Sucumbi ao teu desprezo. Sabias da minha submissão ao teu
magnetismo, à tua capacidade de me iludires mantendo a porta semiaberta de um
quarto vazio, ausente de mim.
Desalojaste o meu amor mas mantiveste-te vestido na falsa
imagem com que caçavas beijos na minha inocência. Custou-me imenso a entender a
tua desonestidade. Sofri horrores com as tuas atitudes laminantes: esperavas sempre que eu passasse enquanto te rias –
gargalhadas corrosivas – com o teu amigo dos fins de tarde.
Continuei a estar contigo em sonhos sebastiânicos, tal foi a
esperança que, durante anos, me deste. Os teus olhos – tantos poemas lhes fiz e
faço; o resplendor dourado refletido pelos teus longos cabelos; a doçura da tua
voz – as promessas que lhe ouvi: eras a minha deusa! És!
Deixaste que te amasse até ao desespero da paixão. Dei-te a
minha “primeira vez”: lembras-te da trapalhada de emoções e frustrações que
esse momento me deu? Lembras-te, claro! Também te lembras da sobranceria que
daí te adveio.
Sempre soubeste que o teu desprezo era semente de loucura.
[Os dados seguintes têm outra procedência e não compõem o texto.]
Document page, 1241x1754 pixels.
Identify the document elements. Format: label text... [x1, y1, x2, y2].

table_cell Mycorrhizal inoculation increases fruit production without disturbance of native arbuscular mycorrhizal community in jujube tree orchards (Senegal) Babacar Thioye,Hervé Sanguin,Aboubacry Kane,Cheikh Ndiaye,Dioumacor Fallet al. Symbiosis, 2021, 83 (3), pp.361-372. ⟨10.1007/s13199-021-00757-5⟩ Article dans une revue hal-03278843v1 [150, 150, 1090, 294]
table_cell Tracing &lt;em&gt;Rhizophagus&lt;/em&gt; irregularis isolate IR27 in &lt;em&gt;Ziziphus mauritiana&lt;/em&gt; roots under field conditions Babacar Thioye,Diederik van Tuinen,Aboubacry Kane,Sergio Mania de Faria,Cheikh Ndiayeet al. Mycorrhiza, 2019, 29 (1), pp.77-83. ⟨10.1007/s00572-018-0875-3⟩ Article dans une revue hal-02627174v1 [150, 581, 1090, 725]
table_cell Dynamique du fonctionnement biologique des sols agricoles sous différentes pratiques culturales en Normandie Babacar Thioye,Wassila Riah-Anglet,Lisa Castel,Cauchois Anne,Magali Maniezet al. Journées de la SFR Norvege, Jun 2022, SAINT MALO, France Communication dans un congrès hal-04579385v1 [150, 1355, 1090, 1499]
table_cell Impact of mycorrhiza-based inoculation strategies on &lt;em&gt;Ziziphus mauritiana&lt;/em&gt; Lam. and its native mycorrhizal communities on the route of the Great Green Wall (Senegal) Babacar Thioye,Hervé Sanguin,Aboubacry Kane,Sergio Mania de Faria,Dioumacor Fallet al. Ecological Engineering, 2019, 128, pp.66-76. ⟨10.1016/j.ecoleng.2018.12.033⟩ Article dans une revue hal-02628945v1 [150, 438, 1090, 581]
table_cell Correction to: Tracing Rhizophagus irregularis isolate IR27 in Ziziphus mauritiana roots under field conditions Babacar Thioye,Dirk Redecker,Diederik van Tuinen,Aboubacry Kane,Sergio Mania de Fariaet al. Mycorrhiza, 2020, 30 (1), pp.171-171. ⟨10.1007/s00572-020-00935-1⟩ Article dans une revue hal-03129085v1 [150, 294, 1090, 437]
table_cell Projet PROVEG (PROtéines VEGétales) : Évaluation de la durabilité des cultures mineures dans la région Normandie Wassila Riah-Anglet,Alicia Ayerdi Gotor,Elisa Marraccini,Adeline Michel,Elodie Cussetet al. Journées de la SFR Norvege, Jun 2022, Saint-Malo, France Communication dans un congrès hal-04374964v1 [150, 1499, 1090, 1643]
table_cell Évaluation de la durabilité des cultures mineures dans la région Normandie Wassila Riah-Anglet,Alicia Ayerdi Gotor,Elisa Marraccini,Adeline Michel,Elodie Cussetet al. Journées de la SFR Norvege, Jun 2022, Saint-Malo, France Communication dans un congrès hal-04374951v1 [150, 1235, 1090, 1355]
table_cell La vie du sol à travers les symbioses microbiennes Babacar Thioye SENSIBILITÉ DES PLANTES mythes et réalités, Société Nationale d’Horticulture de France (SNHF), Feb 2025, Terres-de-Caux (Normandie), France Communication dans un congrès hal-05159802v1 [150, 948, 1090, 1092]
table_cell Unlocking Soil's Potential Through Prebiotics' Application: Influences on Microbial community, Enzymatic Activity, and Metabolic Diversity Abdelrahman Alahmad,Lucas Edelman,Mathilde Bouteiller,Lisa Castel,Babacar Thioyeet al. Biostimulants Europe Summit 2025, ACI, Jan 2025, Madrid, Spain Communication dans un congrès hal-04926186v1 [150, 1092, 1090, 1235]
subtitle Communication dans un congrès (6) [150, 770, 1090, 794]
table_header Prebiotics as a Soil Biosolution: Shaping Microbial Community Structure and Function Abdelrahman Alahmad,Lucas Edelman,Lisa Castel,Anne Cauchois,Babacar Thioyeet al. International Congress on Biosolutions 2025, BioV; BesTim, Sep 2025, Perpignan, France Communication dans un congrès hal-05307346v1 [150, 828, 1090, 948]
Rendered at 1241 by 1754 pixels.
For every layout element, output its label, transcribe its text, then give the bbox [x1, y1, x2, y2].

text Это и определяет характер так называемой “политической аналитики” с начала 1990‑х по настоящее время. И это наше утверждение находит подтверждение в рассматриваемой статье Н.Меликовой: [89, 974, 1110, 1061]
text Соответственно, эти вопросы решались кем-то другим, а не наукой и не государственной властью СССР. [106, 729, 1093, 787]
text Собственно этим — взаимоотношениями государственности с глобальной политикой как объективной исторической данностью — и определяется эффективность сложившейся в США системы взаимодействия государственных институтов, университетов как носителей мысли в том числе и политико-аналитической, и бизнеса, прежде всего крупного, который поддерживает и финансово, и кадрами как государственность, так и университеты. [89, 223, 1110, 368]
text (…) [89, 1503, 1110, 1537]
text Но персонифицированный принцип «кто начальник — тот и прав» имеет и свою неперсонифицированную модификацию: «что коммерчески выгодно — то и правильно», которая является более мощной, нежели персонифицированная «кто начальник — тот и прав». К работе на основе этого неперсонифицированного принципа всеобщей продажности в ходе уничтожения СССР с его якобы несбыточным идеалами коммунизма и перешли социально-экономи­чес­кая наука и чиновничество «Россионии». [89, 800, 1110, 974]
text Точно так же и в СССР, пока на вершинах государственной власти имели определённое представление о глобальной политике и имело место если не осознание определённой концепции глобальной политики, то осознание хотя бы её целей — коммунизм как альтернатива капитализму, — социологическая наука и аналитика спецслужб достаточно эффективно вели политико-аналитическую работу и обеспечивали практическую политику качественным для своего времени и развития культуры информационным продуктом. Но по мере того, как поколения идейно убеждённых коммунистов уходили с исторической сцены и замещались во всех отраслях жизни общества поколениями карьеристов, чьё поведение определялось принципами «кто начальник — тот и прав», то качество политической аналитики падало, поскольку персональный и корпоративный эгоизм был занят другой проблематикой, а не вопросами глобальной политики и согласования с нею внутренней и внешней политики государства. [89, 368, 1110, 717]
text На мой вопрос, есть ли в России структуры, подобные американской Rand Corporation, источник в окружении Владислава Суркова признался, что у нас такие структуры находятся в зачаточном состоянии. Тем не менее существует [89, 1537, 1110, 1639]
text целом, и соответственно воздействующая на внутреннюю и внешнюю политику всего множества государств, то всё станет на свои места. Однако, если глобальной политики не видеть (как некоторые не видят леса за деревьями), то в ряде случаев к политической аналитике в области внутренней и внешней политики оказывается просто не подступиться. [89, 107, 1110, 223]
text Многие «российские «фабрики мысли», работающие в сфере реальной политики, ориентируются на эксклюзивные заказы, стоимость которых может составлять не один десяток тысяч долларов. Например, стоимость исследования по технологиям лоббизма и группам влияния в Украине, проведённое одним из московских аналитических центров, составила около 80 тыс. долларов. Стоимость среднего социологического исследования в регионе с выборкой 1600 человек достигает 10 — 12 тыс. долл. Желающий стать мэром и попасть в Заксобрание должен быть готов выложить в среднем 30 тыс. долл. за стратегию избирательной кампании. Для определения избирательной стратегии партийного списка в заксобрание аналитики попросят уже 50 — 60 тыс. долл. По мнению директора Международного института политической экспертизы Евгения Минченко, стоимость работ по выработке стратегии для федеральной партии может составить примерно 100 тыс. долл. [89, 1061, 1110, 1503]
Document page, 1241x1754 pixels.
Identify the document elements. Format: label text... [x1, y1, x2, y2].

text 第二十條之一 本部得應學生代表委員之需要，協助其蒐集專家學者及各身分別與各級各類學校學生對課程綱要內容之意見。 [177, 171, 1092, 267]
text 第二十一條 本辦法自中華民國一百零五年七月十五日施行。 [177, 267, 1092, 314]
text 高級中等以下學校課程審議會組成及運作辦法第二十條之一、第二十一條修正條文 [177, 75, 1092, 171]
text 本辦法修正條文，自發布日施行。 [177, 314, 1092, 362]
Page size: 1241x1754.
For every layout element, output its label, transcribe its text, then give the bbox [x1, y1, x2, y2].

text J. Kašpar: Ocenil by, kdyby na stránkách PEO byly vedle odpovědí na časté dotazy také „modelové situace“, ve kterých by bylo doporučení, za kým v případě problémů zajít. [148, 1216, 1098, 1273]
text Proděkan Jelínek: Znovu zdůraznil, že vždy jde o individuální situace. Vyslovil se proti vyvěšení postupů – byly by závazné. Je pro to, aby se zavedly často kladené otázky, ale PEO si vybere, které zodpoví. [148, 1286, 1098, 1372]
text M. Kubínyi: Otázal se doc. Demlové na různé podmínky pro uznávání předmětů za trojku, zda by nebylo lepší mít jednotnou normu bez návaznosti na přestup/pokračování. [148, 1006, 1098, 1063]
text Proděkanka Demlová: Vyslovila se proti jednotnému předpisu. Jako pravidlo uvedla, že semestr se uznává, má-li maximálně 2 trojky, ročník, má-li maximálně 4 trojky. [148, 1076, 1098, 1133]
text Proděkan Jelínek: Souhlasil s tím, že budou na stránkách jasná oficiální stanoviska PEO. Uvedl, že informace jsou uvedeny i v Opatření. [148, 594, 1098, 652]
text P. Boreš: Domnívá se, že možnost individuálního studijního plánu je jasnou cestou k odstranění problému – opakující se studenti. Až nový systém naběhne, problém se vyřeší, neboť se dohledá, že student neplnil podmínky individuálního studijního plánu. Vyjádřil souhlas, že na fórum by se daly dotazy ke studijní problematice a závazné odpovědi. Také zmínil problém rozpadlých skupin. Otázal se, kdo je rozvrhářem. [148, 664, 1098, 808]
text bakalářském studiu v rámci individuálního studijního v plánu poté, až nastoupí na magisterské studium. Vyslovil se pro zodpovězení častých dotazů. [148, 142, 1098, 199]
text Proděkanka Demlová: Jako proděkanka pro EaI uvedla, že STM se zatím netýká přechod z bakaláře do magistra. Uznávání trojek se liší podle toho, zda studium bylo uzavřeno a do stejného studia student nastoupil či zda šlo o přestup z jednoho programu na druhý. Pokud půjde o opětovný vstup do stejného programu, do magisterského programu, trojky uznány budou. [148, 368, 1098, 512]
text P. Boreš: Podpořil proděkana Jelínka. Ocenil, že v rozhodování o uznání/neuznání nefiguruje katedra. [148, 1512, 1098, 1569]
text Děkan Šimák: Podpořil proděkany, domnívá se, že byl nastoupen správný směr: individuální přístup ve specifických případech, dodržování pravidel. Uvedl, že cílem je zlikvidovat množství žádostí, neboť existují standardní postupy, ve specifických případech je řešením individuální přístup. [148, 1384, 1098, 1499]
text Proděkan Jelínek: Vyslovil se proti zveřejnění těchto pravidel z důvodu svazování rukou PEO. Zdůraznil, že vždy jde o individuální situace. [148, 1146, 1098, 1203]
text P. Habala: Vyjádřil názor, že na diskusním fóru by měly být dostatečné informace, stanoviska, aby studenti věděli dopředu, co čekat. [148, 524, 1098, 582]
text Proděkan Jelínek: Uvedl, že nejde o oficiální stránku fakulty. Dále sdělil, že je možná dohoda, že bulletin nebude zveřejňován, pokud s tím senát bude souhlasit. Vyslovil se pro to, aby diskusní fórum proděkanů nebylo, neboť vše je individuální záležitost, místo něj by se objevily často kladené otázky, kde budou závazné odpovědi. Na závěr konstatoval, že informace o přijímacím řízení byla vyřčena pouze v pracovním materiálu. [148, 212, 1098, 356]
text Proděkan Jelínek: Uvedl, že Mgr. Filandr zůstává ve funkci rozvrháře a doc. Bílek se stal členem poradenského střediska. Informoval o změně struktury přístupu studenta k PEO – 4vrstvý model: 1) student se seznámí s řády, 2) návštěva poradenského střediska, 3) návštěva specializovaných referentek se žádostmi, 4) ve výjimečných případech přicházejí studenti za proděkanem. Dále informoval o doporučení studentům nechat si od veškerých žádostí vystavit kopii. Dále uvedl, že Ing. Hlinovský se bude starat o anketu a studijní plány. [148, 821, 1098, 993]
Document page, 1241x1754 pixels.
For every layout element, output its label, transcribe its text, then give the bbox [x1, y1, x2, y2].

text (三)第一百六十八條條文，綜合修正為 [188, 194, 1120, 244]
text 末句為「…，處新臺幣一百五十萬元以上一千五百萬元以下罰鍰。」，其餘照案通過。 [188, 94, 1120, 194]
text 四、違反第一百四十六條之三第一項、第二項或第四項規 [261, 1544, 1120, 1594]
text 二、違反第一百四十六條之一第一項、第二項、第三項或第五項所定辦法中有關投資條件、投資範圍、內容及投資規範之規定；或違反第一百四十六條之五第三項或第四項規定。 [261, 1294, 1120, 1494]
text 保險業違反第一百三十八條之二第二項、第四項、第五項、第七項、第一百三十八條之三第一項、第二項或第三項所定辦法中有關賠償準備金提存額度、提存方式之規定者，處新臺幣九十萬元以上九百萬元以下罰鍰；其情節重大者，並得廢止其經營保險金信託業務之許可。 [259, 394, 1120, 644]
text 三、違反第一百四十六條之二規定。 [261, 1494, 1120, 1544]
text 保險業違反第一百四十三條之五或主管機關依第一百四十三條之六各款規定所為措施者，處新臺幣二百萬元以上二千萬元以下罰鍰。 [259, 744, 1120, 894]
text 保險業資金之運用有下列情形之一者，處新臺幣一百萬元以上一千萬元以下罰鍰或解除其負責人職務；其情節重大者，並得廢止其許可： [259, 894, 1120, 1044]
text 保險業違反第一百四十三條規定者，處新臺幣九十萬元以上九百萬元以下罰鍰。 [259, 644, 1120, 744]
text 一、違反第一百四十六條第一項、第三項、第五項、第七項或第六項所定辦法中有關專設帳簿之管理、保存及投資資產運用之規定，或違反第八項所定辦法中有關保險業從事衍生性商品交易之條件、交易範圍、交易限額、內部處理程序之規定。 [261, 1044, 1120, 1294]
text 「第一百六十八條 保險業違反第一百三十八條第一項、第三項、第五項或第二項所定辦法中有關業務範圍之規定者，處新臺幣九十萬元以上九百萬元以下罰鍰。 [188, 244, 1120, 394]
Um dia, disseste-me que não gostavas de loucos. Soube, então, que a paixão não
mora na lucidez; mas a paixão é subversiva, podes ter a certeza. O medo de te
perder aprisionou algumas tramas.
2.
Não te imaginava em Miragaia. Vi-te ontem na televisão,
andrajosamente vestida, com uma criança ao colo; estavas a tentar salvar as
tuas coisas após mais uma “cheia” do rio Douro.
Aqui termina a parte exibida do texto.